As we sit there drinking our very Ukrainian tea, I tell him of my new plan, to build a recycling factory or sell our produce over the internet or run a feminism camp or produce our own music album or start a school newspaper. He always supports me, but I’ve begun to think he finds my idealism, this American “can-do” attitude, a bit amusing.
And I’ll stop in one of the two local stores on my way home, and the local prodavetz will ask me about my day. I always produce a huge smile and force out a “fantastichno,” and she’ll laugh heartily in return.
The walk back home is long, only one long street crowded with the same faces. There is Slavik, 13 years old, whose parents don’t much care for his whereabouts, and he, in turn, doesn’t care much either. There is Nazar, just barely four, who always seems to find himself eating something he picked off the ground, which have ranged from a piece of an old tire to a small pick axe. No one is around to tell him how hard it all is to digest.

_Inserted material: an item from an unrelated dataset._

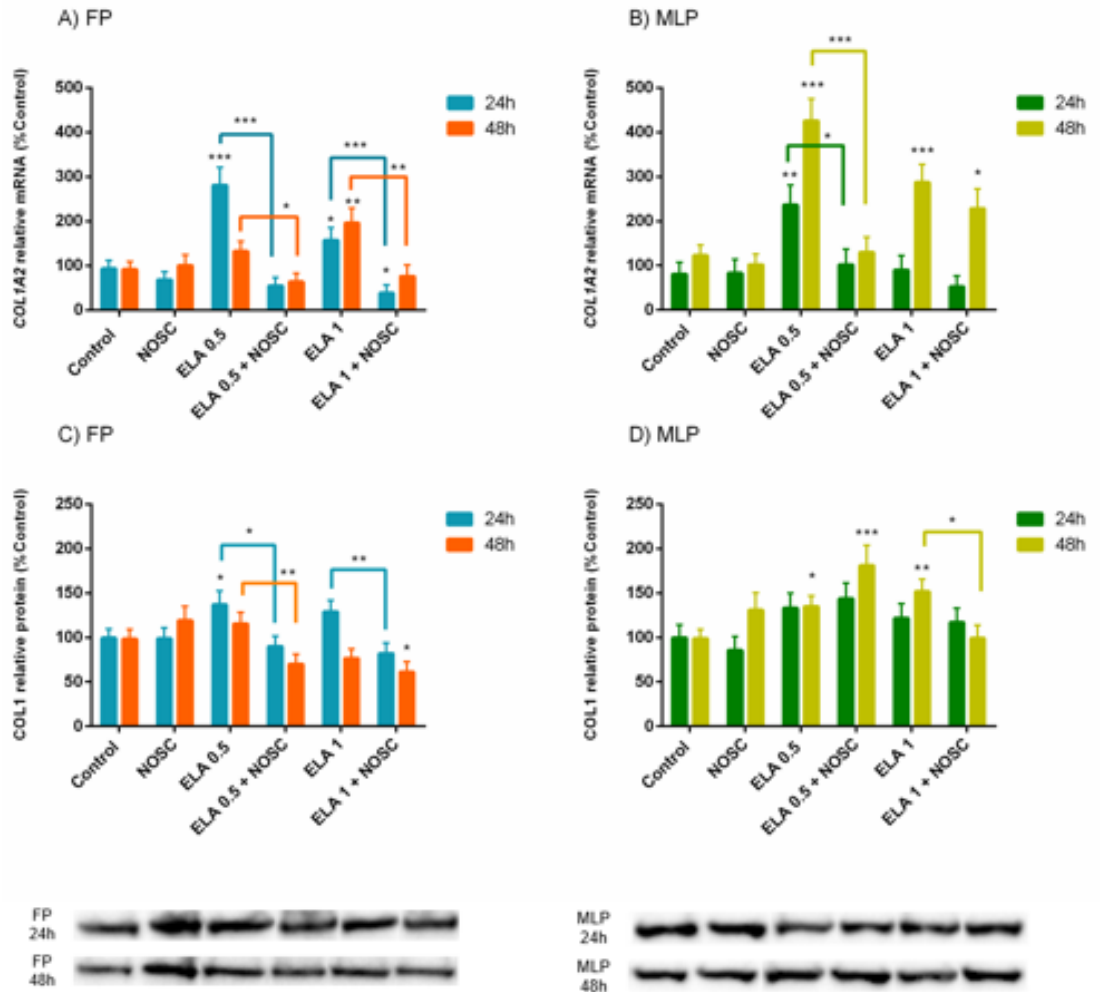
Figure 2. Effect of elastase (ELA; 0.5 or 1 µ g/mL), noscapine (NOSC; 45 µ g/mL), or ELA (0.5 or 1 µ g/mL) + NOSC (45 µ g/mL) treatments during 24 or 48 h in explants of mare endometrium from follicular phase (FP) or mid-luteal phase (MLP) on relative collagen type I alpha 2 chain ( COL1A2 ) mRNA transcription ( A , B ) and collagen type I (COL1) protein relative abundance ( C , D ). Results were considered significant at p < 0.05 and shown as least square mean ± SEM. Asterisks alone represent significant differences relative to the respective control and asterisks above connecting lines indicate significant differences of ELA + NOSC treatment relative to the respective ELA-treated group (* p < 0.05; ** p < 0.01; *** p < 0.001).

I walk farther to find Sergei, a 22 year old who lost his two front teeth in a battle with the street, collapsing after a day-long drinking session. He has no job, save the bottle. Just past him is Baba Natasha, lamenting the village’s downfall. I go a little farther to see Sashko, in the eleventh grade, smoking his 5th cigarette of the day.
And just when the road seems endless, I come to Yanna, beautiful, precocious, seven year old Yanna. She’s just beginning to string letters together into words. “Dog,” she says, as a local canine attacks my leg. “Snow,” she said in the winter, “Sun” now that it has begun to get warm. “How are you,” I ask her, “I am good, thank you” is her reply. “Koly mi yidem do New Yorka,” she asks, when are we going to New York. “Zavtra,” I tell her, tomorrow, always tomorrow, always the day after.
Tomorrow will surely arrive, and I’ll wake up in the very same country in the very same village in the very same bed with the very same thoughts and ideas I had the day before. Hopes of miracles begin to vanish, dreams of grandeur dissipate with the morning fog. Slavik will still kick the stones and Sergei will fail to kick the bottle, and my director will still smile at my newly concocted plan.
So we all wake up just the same, except maybe, just maybe, Yanna wakes up a bit different. Another word learned, another letter’s sound mastered. And in 20 thousand tomorrows, maybe she will come to New York, and she’ll point to the dogs and the snow and the sun, and she’ll grab my hand and look in my eyes and say, in perfect english, “we are good, Jeremy. Thank you.”